## begin Supplied text
The tags in "TagSniff" explained
The "TagSniff" tags explained

Tags are inserted by either users or the debugging system and mainly stem from dataflow instrumentation. The users can manipulate these tags to support sophisticated debugging scenarios, such as lineage. To enable this tag manipulation, TagSniff provides the following methods on the debug tuple: 

  • add_tag (tag: String) 
  • get_tag (tag: String)
  • has_tag (tag: String)
  • get_all()

The "tag and sniff" primitives

The TagSniff model provides two primitives, tag and sniff, to instrument the debug tuple. The tag primitive is used for adding tags to a tuple. The input is a UDF that receives a tuple and outputs a new tuple with any new tags users would like to append. The sniff primitive is used for identifying tuples requiring debugging or further analysis based on either their metadata or values. The input is a UDF that receives a tuple and outputs true or false depending on whether the user wants to analyze this tuple or not. Let's take a look at two specific debugging tasks that can be implemented using  "TagSniff" without requiring a lot of boilerplate code.
## end Supplied text
## begin Given material
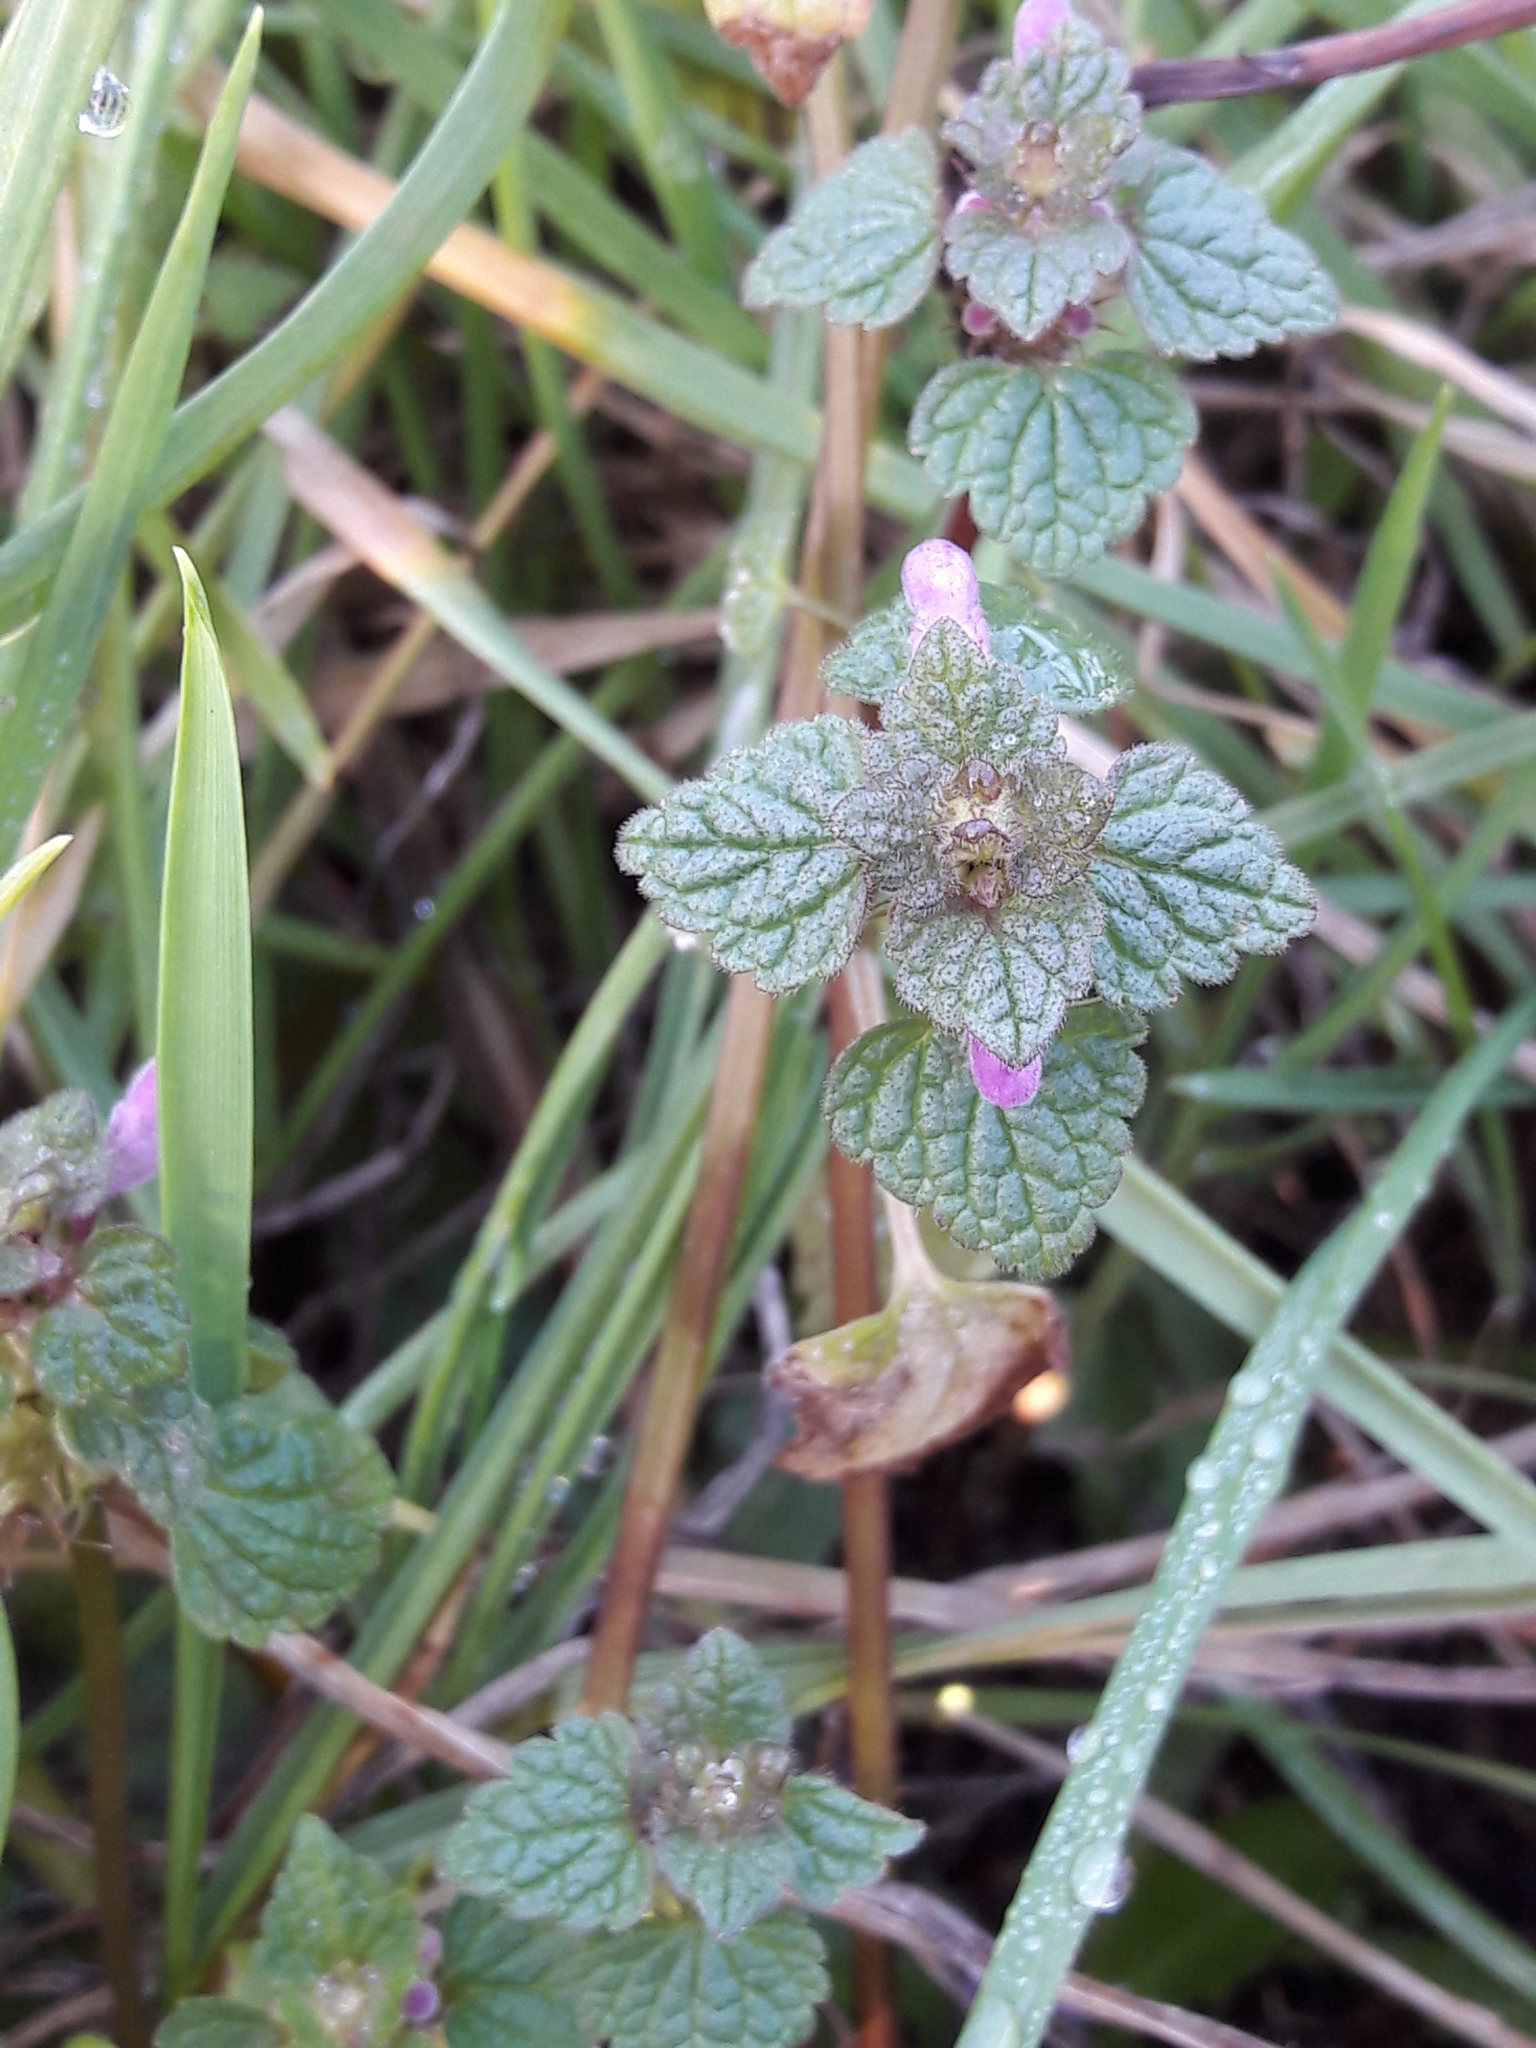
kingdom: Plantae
## end Given material
## Tasks to perform:
a. Answer each question using the TagSniff text.
(i) According to the text, who inserts tags?
(ii) Which method on the debug tuple is listed without a parameter?
(iii) What does the UDF that serves as input to the sniff primitive output?
b. Repeat the portion of the TagSniff text between "The tags in" and "get_tag (tag: String)", inclusive.
c. Write the next part of the TagSniff text, carrying it forward from its final sentence.

## Task-by-task results:
a.
(i) Either users or the debugging system.
(ii) get_all()
(iii) True or false, depending on whether the user wants to analyze the tuple.

b.
The tags in "TagSniff" explained
The "TagSniff" tags explained

Tags are inserted by either users or the debugging system and mainly stem from dataflow instrumentation. The users can manipulate these tags to support sophisticated debugging scenarios, such as lineage. To enable this tag manipulation, TagSniff provides the following methods on the debug tuple: 

  • add_tag (tag: String) 
  • get_tag (tag: String)

c.
Example 1: Data Breakpoint

Suppose you want to add a data breakpoint in a Spark program that retrieves the top-100 most frequent words. You want to pause the execution of the program whenever it encounters a tuple with a null value, so that you can further inspect it. Here's how you can achieve this using the tag and sniff primitives:

TagSniff in action with Spark
"TagSniff" in action with Spark

In the above code, the tag primitive adds a "pause" tag to any tuple that contains a null value, while the sniff primitive checks if a tuple has the "pause" tag and returns true if it does, indicating that the execution of the program should be paused at that point.

Example 2: Log

Suppose you want to log any tuple that contains a null value so that you can use it for tracing later on. You need to generate a unique identifier for each tuple and add it to the tuples metadata. Here's how you can achieve this using the tag and sniff primitives:

Using TagSniff to detect NULL values to start tracing
Using "TagSniff" to detect NULL values to start tracing

In the above code, the tag primitive generates a unique identifier for any tuple that contains a null value and adds it to the tuple's metadata along with a "log" tag. The sniff primitive checks if a tuple has the "log" tag and returns true if it does, indicating that the tuple should be logged.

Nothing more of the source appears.